* _TASK TO COMPLETE_
Look through the listing and locate every line containing the word "JSON"; copy those lines.
+++++
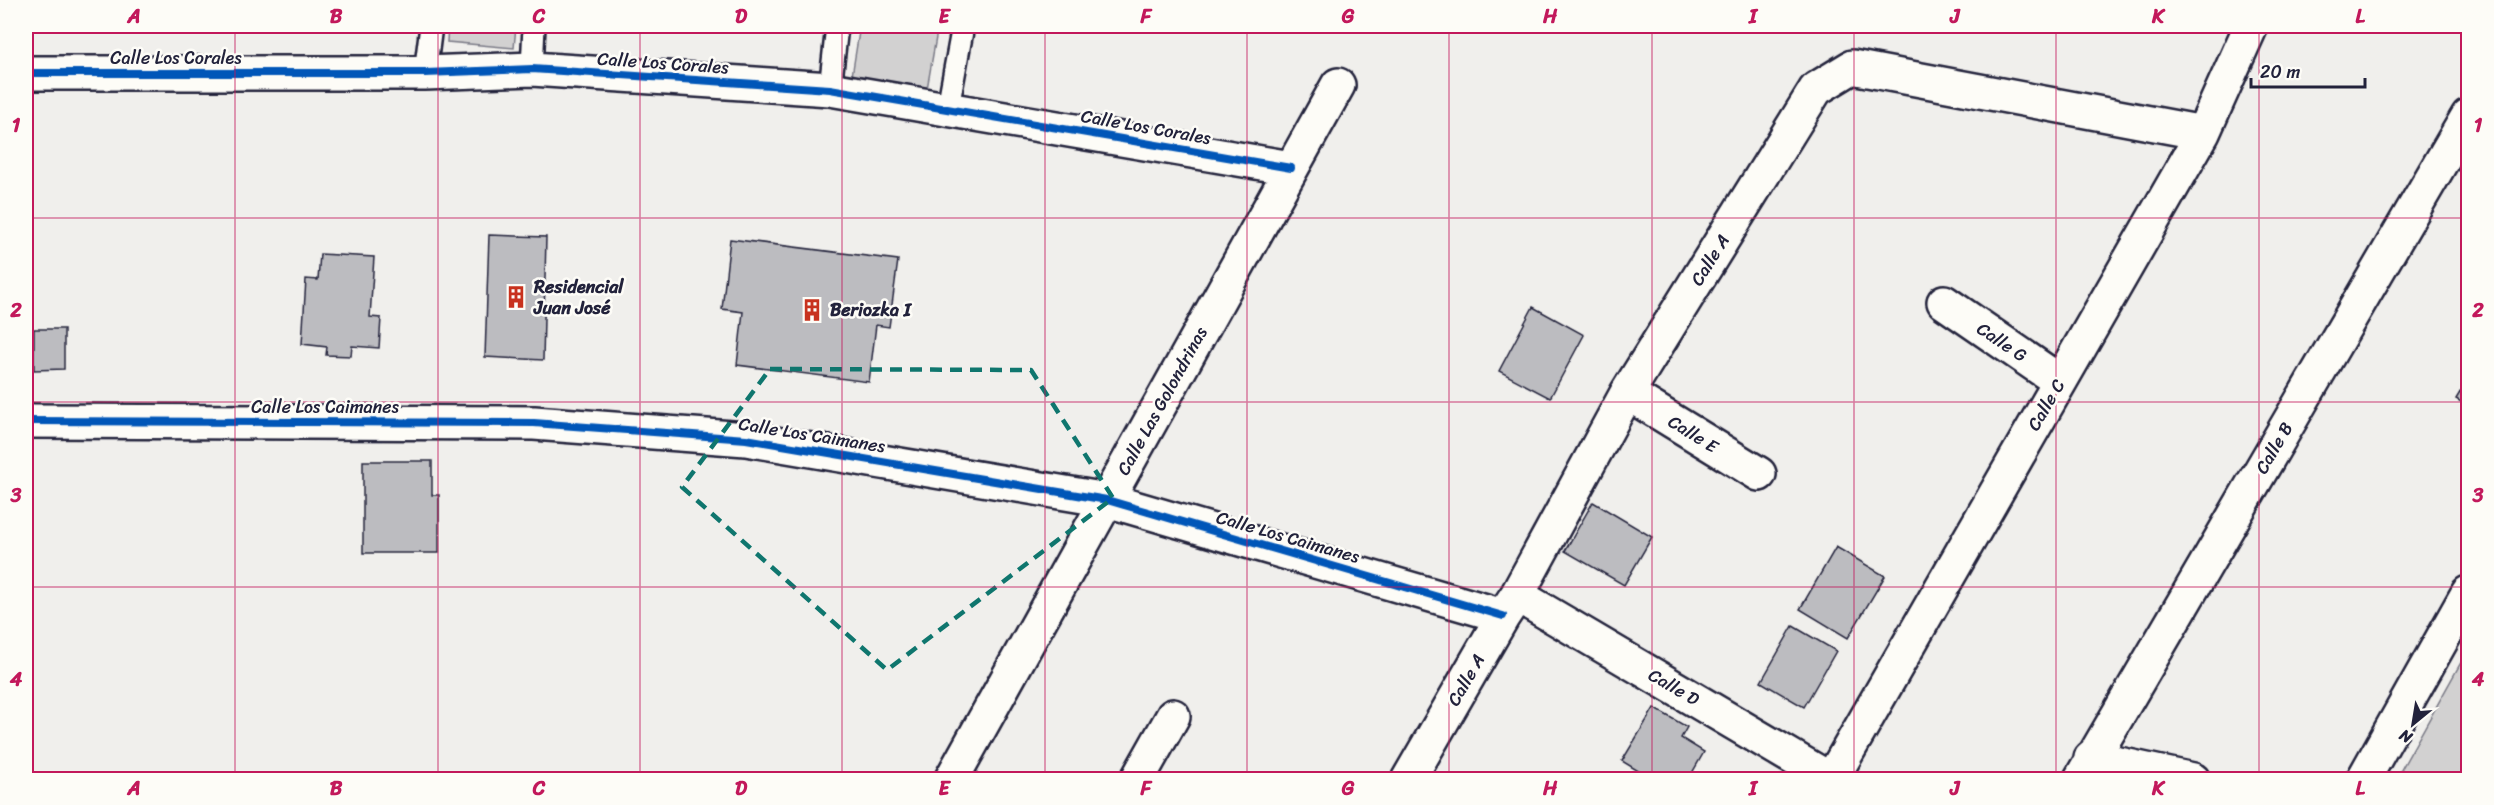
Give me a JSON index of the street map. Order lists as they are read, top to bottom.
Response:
{
  "streets": {
    "street": [
      "Calle Los Corales",
      "Calle A",
      "Calle G",
      "Calle Las Golondrinas",
      "Calle C",
      "Calle Los Caimanes",
      "Calle E",
      "Calle B",
      "Calle D"
    ]
  },
  "crossings": [
    ["Calle Los Corales", "Calle Las Golondrinas"],
    ["Calle A", "Calle C"],
    ["Calle A", "Calle Los Caimanes"],
    ["Calle A", "Calle E"],
    ["Calle A", "Calle D"],
    ["Calle G", "Calle C"],
    ["Calle Las Golondrinas", "Calle Los Caimanes"],
    ["Calle C", "Calle D"],
    ["Calle Los Caimanes", "Calle D"]
  ],
  "places": {
    "building": ["Residencial Juan José", "Beriozka I"]
  },
  "scale_bar": "20 m",
  "north": "bottom left",
  "grid": {
    "columns": [
      "A",
      "B",
      "C",
      "D",
      "E",
      "F",
      "G",
      "H",
      "I",
      "J",
      "K",
      "L"
    ],
    "rows": [
      "1",
      "2",
      "3",
      "4"
    ]
  }
}
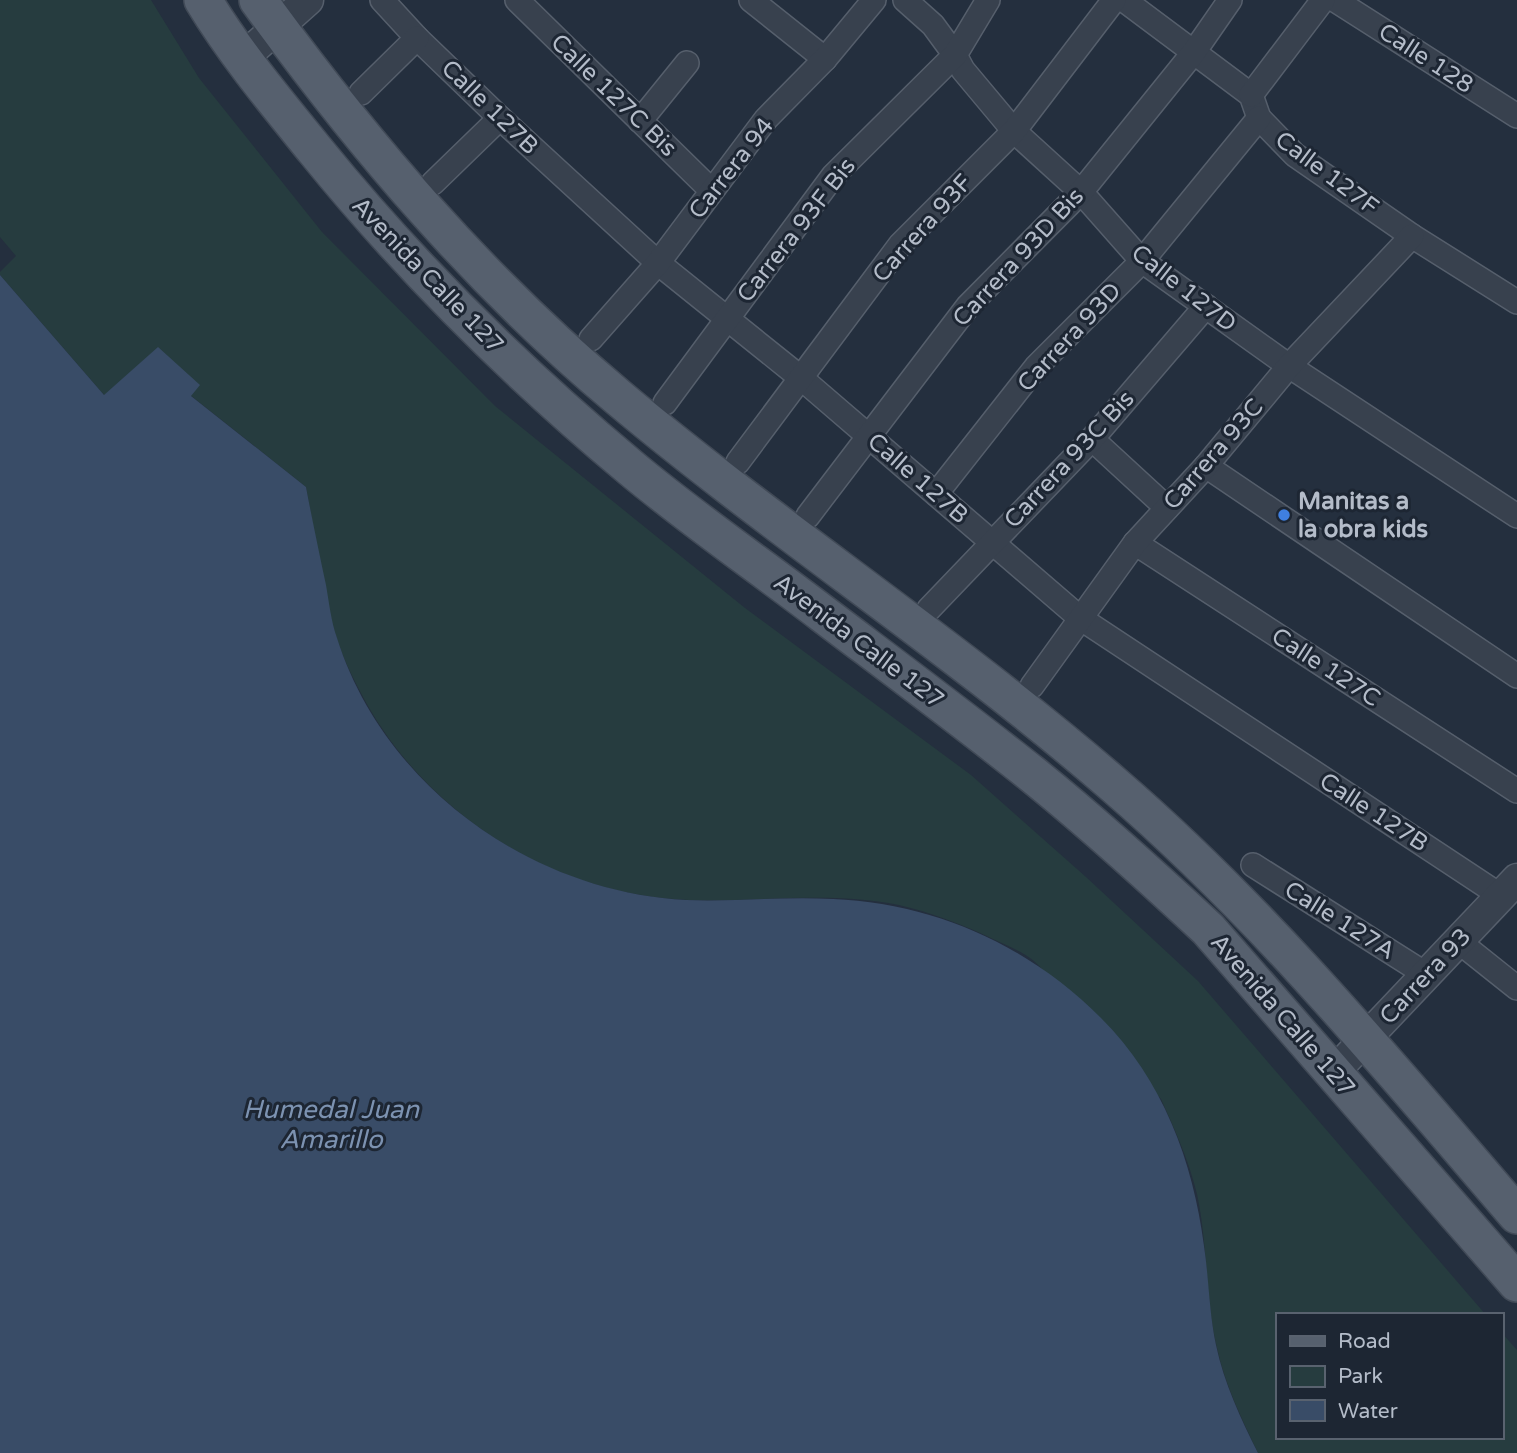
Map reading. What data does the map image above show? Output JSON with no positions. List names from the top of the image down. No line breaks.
+++++
* _THE COMPLETED TASK_
Give me a JSON index of the street map. Order lists as they are read, top to bottom.
Map reading. What data does the map image above show? Output JSON with no positions. List names from the top of the image down. No line breaks.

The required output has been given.